--- ASSIGNMENT ---
Below are some records; repeat them all exactly, minus the pictures.

╔══

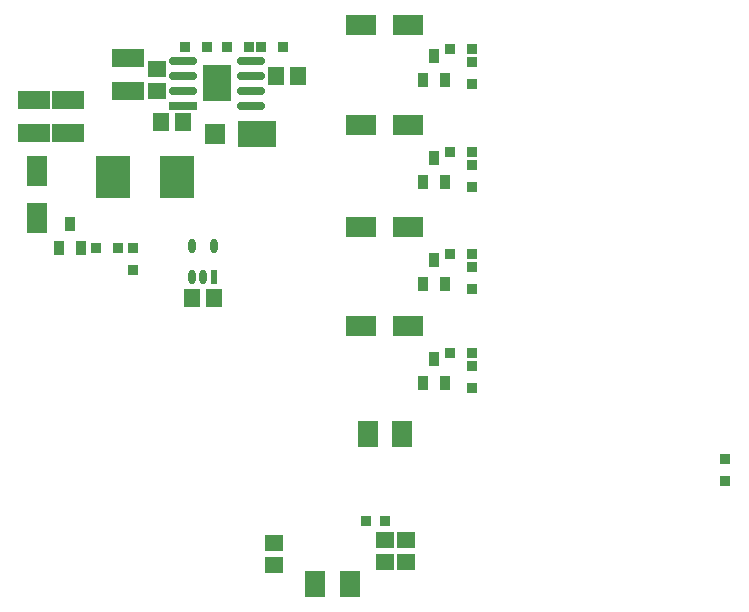
<source format=gbp>
G04*
G04 #@! TF.GenerationSoftware,Altium Limited,Altium Designer,20.1.12 (249)*
G04*
G04 Layer_Color=128*
%FSLAX25Y25*%
%MOIN*%
G70*
G04*
G04 #@! TF.SameCoordinates,4DEFB819-F1CA-47B0-AC9B-A980181B1EFC*
G04*
G04*
G04 #@! TF.FilePolarity,Positive*
G04*
G01*
G75*
%ADD19R,0.05906X0.05709*%
%ADD22R,0.03740X0.03543*%
%ADD23R,0.03543X0.03740*%
%ADD26R,0.05709X0.05906*%
%ADD28R,0.09449X0.12205*%
%ADD79R,0.03504X0.03228*%
%ADD80R,0.11650X0.14300*%
%ADD81R,0.03500X0.05000*%
%ADD82R,0.09843X0.06693*%
%ADD83R,0.06500X0.06500*%
%ADD84R,0.13000X0.08661*%
%ADD85O,0.09449X0.02756*%
%ADD86R,0.09449X0.02756*%
%ADD87R,0.10630X0.06299*%
%ADD88R,0.06693X0.09843*%
%ADD89O,0.02362X0.04724*%
%ADD90R,0.02362X0.04724*%
%ADD91R,0.07087X0.08780*%
D19*
X210500Y159142D02*
D03*
Y151858D02*
D03*
X247500Y160142D02*
D03*
Y152858D02*
D03*
X254500Y160142D02*
D03*
Y152858D02*
D03*
X171500Y317142D02*
D03*
Y309858D02*
D03*
D22*
X276500Y218142D02*
D03*
Y210858D02*
D03*
X361000Y179858D02*
D03*
Y187142D02*
D03*
X163500Y257642D02*
D03*
Y250358D02*
D03*
X276500Y251142D02*
D03*
Y243858D02*
D03*
Y285142D02*
D03*
Y277858D02*
D03*
Y319642D02*
D03*
Y312358D02*
D03*
D23*
X158642Y257500D02*
D03*
X151358D02*
D03*
X180858Y324500D02*
D03*
X188142D02*
D03*
X213642D02*
D03*
X206358D02*
D03*
X202142D02*
D03*
X194858D02*
D03*
X276642Y289500D02*
D03*
X269358D02*
D03*
X276642Y324000D02*
D03*
X269358D02*
D03*
X276642Y255500D02*
D03*
X269358D02*
D03*
X276642Y222500D02*
D03*
X269358D02*
D03*
D26*
X180142Y299500D02*
D03*
X172858D02*
D03*
X190642Y241000D02*
D03*
X183358D02*
D03*
X218642Y315000D02*
D03*
X211358D02*
D03*
D28*
X191481Y312500D02*
D03*
D79*
X241350Y166500D02*
D03*
X247650D02*
D03*
D80*
X178225Y281100D02*
D03*
X156775D02*
D03*
D81*
X138760Y257563D02*
D03*
X146240D02*
D03*
X142500Y265437D02*
D03*
X260260Y212563D02*
D03*
X267740D02*
D03*
X264000Y220437D02*
D03*
X260260Y313563D02*
D03*
X267740D02*
D03*
X264000Y321437D02*
D03*
X260260Y245563D02*
D03*
X267740D02*
D03*
X264000Y253437D02*
D03*
X260260Y279563D02*
D03*
X267740D02*
D03*
X264000Y287437D02*
D03*
D82*
X255374Y332000D02*
D03*
X239626D02*
D03*
X255374Y298500D02*
D03*
X239626D02*
D03*
X255374Y264500D02*
D03*
X239626D02*
D03*
X255374Y231500D02*
D03*
X239626D02*
D03*
D83*
X191000Y295500D02*
D03*
D84*
X205000D02*
D03*
D85*
X202819Y320000D02*
D03*
Y315000D02*
D03*
Y310000D02*
D03*
Y305000D02*
D03*
X180181Y320000D02*
D03*
Y315000D02*
D03*
Y310000D02*
D03*
D86*
Y305000D02*
D03*
D87*
X162000Y321012D02*
D03*
Y309988D02*
D03*
X130500Y295988D02*
D03*
Y307012D02*
D03*
X142000Y295988D02*
D03*
Y307012D02*
D03*
D88*
X131500Y267626D02*
D03*
Y283374D02*
D03*
D89*
X183260Y258236D02*
D03*
X190740D02*
D03*
X183260Y248000D02*
D03*
X187000D02*
D03*
D90*
X190740D02*
D03*
D91*
X253248Y195500D02*
D03*
X241752D02*
D03*
X235748Y145500D02*
D03*
X224252D02*
D03*
M02*

</source>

╚══

--- WRITTEN REPLY ---
<source format=gbp>
G04*
G04 #@! TF.GenerationSoftware,Altium Limited,Altium Designer,20.1.12 (249)*
G04*
G04 Layer_Color=128*
%FSLAX25Y25*%
%MOIN*%
G70*
G04*
G04 #@! TF.SameCoordinates,4DEFB819-F1CA-47B0-AC9B-A980181B1EFC*
G04*
G04*
G04 #@! TF.FilePolarity,Positive*
G04*
G01*
G75*
%ADD19R,0.05906X0.05709*%
%ADD22R,0.03740X0.03543*%
%ADD23R,0.03543X0.03740*%
%ADD26R,0.05709X0.05906*%
%ADD28R,0.09449X0.12205*%
%ADD79R,0.03504X0.03228*%
%ADD80R,0.11650X0.14300*%
%ADD81R,0.03500X0.05000*%
%ADD82R,0.09843X0.06693*%
%ADD83R,0.06500X0.06500*%
%ADD84R,0.13000X0.08661*%
%ADD85O,0.09449X0.02756*%
%ADD86R,0.09449X0.02756*%
%ADD87R,0.10630X0.06299*%
%ADD88R,0.06693X0.09843*%
%ADD89O,0.02362X0.04724*%
%ADD90R,0.02362X0.04724*%
%ADD91R,0.07087X0.08780*%
D19*
X210500Y159142D02*
D03*
Y151858D02*
D03*
X247500Y160142D02*
D03*
Y152858D02*
D03*
X254500Y160142D02*
D03*
Y152858D02*
D03*
X171500Y317142D02*
D03*
Y309858D02*
D03*
D22*
X276500Y218142D02*
D03*
Y210858D02*
D03*
X361000Y179858D02*
D03*
Y187142D02*
D03*
X163500Y257642D02*
D03*
Y250358D02*
D03*
X276500Y251142D02*
D03*
Y243858D02*
D03*
Y285142D02*
D03*
Y277858D02*
D03*
Y319642D02*
D03*
Y312358D02*
D03*
D23*
X158642Y257500D02*
D03*
X151358D02*
D03*
X180858Y324500D02*
D03*
X188142D02*
D03*
X213642D02*
D03*
X206358D02*
D03*
X202142D02*
D03*
X194858D02*
D03*
X276642Y289500D02*
D03*
X269358D02*
D03*
X276642Y324000D02*
D03*
X269358D02*
D03*
X276642Y255500D02*
D03*
X269358D02*
D03*
X276642Y222500D02*
D03*
X269358D02*
D03*
D26*
X180142Y299500D02*
D03*
X172858D02*
D03*
X190642Y241000D02*
D03*
X183358D02*
D03*
X218642Y315000D02*
D03*
X211358D02*
D03*
D28*
X191481Y312500D02*
D03*
D79*
X241350Y166500D02*
D03*
X247650D02*
D03*
D80*
X178225Y281100D02*
D03*
X156775D02*
D03*
D81*
X138760Y257563D02*
D03*
X146240D02*
D03*
X142500Y265437D02*
D03*
X260260Y212563D02*
D03*
X267740D02*
D03*
X264000Y220437D02*
D03*
X260260Y313563D02*
D03*
X267740D02*
D03*
X264000Y321437D02*
D03*
X260260Y245563D02*
D03*
X267740D02*
D03*
X264000Y253437D02*
D03*
X260260Y279563D02*
D03*
X267740D02*
D03*
X264000Y287437D02*
D03*
D82*
X255374Y332000D02*
D03*
X239626D02*
D03*
X255374Y298500D02*
D03*
X239626D02*
D03*
X255374Y264500D02*
D03*
X239626D02*
D03*
X255374Y231500D02*
D03*
X239626D02*
D03*
D83*
X191000Y295500D02*
D03*
D84*
X205000D02*
D03*
D85*
X202819Y320000D02*
D03*
Y315000D02*
D03*
Y310000D02*
D03*
Y305000D02*
D03*
X180181Y320000D02*
D03*
Y315000D02*
D03*
Y310000D02*
D03*
D86*
Y305000D02*
D03*
D87*
X162000Y321012D02*
D03*
Y309988D02*
D03*
X130500Y295988D02*
D03*
Y307012D02*
D03*
X142000Y295988D02*
D03*
Y307012D02*
D03*
D88*
X131500Y267626D02*
D03*
Y283374D02*
D03*
D89*
X183260Y258236D02*
D03*
X190740D02*
D03*
X183260Y248000D02*
D03*
X187000D02*
D03*
D90*
X190740D02*
D03*
D91*
X253248Y195500D02*
D03*
X241752D02*
D03*
X235748Y145500D02*
D03*
X224252D02*
D03*
M02*

</source>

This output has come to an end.